Loopholes? Or Laziness?
Reading the Bill, and in light of the claim that it's to help close a "loophole", I wonder if this is more about laziness. It just looks like it's intended to allow the police, CPS, etc, to go by how the images themselves appear, without having to bother with how the images were actually produced, etc. Appearances, it seems, are more important than the truth.
From Section 49: "(3) An image is “pornographic” if it is of such a nature that it must reasonably be assumed to have been produced solely or principally for the purpose of sexual arousal."
No need to find out the truth about why that image was produced. Just go by how it appears (even if appearances are deceptive).
From Section 50, on the "Exclusion of classified film etc", there's the following subsection that means extracts from, say, BBFC classified works are not excluded from being criminal to possess:-
"(3) But such an image is not an “excluded image” if—
(a) it is contained in a recording of an extract from a classified work, and
(b) it is of such a nature that it must reasonably be assumed to have been extracted (whether with or without other images) solely or principally for the purpose of sexual arousal."
That means the police, CPS, etc, don't need to worry about whether or not an image has been extracted from something legal to own. They can just ignore the possibility.
In Section 52:-
"(6) Where an image shows a person the image is to be treated as an image of a child if—
(a) the impression conveyed by the image is that the person shown is a child, or
(b) the predominant impression conveyed is that the person shown is a child despite the fact that some of the physical characteristics shown are not those of a child."
So the police, CPS, etc, don't need to bother with the actual age of the person shown.
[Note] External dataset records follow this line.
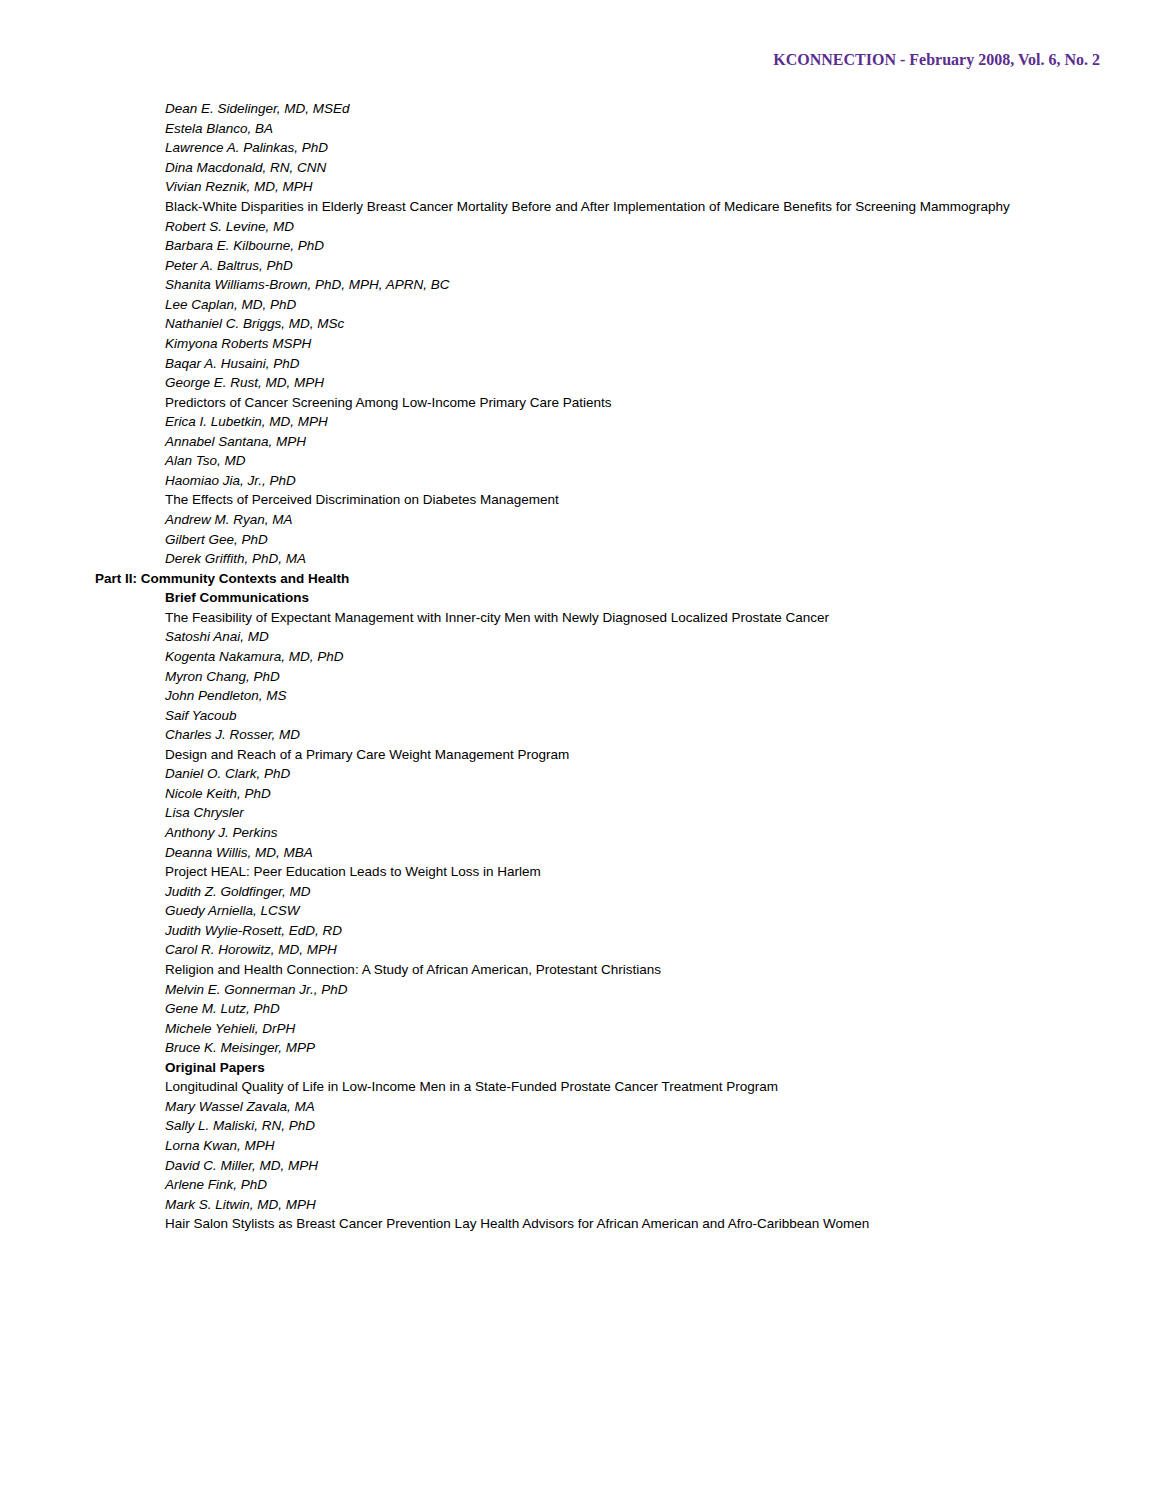KCONNECTION - February 2008, Vol. 6, No. 2
Dean E. Sidelinger, MD, MSEd
Estela Blanco, BA
Lawrence A. Palinkas, PhD
Dina Macdonald, RN, CNN
Vivian Reznik, MD, MPH
Black-White Disparities in Elderly Breast Cancer Mortality Before and After Implementation of Medicare Benefits for Screening Mammography
Robert S. Levine, MD
Barbara E. Kilbourne, PhD
Peter A. Baltrus, PhD
Shanita Williams-Brown, PhD, MPH, APRN, BC
Lee Caplan, MD, PhD
Nathaniel C. Briggs, MD, MSc
Kimyona Roberts MSPH
Baqar A. Husaini, PhD
George E. Rust, MD, MPH
Predictors of Cancer Screening Among Low-Income Primary Care Patients
Erica I. Lubetkin, MD, MPH
Annabel Santana, MPH
Alan Tso, MD
Haomiao Jia, Jr., PhD
The Effects of Perceived Discrimination on Diabetes Management
Andrew M. Ryan, MA
Gilbert Gee, PhD
Derek Griffith, PhD, MA
Part II: Community Contexts and Health
Brief Communications
The Feasibility of Expectant Management with Inner-city Men with Newly Diagnosed Localized Prostate Cancer
Satoshi Anai, MD
Kogenta Nakamura, MD, PhD
Myron Chang, PhD
John Pendleton, MS
Saif Yacoub
Charles J. Rosser, MD
Design and Reach of a Primary Care Weight Management Program
Daniel O. Clark, PhD
Nicole Keith, PhD
Lisa Chrysler
Anthony J. Perkins
Deanna Willis, MD, MBA
Project HEAL: Peer Education Leads to Weight Loss in Harlem
Judith Z. Goldfinger, MD
Guedy Arniella, LCSW
Judith Wylie-Rosett, EdD, RD
Carol R. Horowitz, MD, MPH
Religion and Health Connection: A Study of African American, Protestant Christians
Melvin E. Gonnerman Jr., PhD
Gene M. Lutz, PhD
Michele Yehieli, DrPH
Bruce K. Meisinger, MPP
Original Papers
Longitudinal Quality of Life in Low-Income Men in a State-Funded Prostate Cancer Treatment Program
Mary Wassel Zavala, MA
Sally L. Maliski, RN, PhD
Lorna Kwan, MPH
David C. Miller, MD, MPH
Arlene Fink, PhD
Mark S. Litwin, MD, MPH
Hair Salon Stylists as Breast Cancer Prevention Lay Health Advisors for African American and Afro-Caribbean Women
If they look like a "child" (someone under eighteen), then treat the image as being of a "child", even if they're actually over eighteen.
"(7) References to an image of a person include references to an image of an imaginary person.
(8) References to an image of a child include references to an image of an imaginary child."
Don't even need to worry about whether or not the people even exist!
So it seems the "loophole" might simply be that the police, CPS, etc, need to find out the truth about images they're investigating, rather than just going by how the images themselves appear. The need to investigate is a "loophole"?
Seems that truth itself has become a "loophole" to be closed. How Orwellian.
Except the result of this is that this is a fundamentally different kind of crime to possession of, say, indecent photos of children. It's criminalisation of the possession of works of expression because of the ideas that those works represent, rather than because of the role they play in the abuse of the people abused in the making of those works.
In the case of indecent photos, the photo itself effectively forms part of the abuse of the child. (Indecently exposing someone without their consent in front of an audience would seem to be abusive, wouldn't it? That doesn't cease to be the case simply because the exposure is via a photographic or videographic medium.)
In contrast, this proposed law would make it a crime to own images simply because of how those images appear, because of the ideas they represent. That is fundamentally different, as is clear in the case where the people and abuse in the images are entirely imaginary.
Or maybe the government really is trying to protect imaginary children from imaginary abuse.
Paris, because superficial appearances seem more important.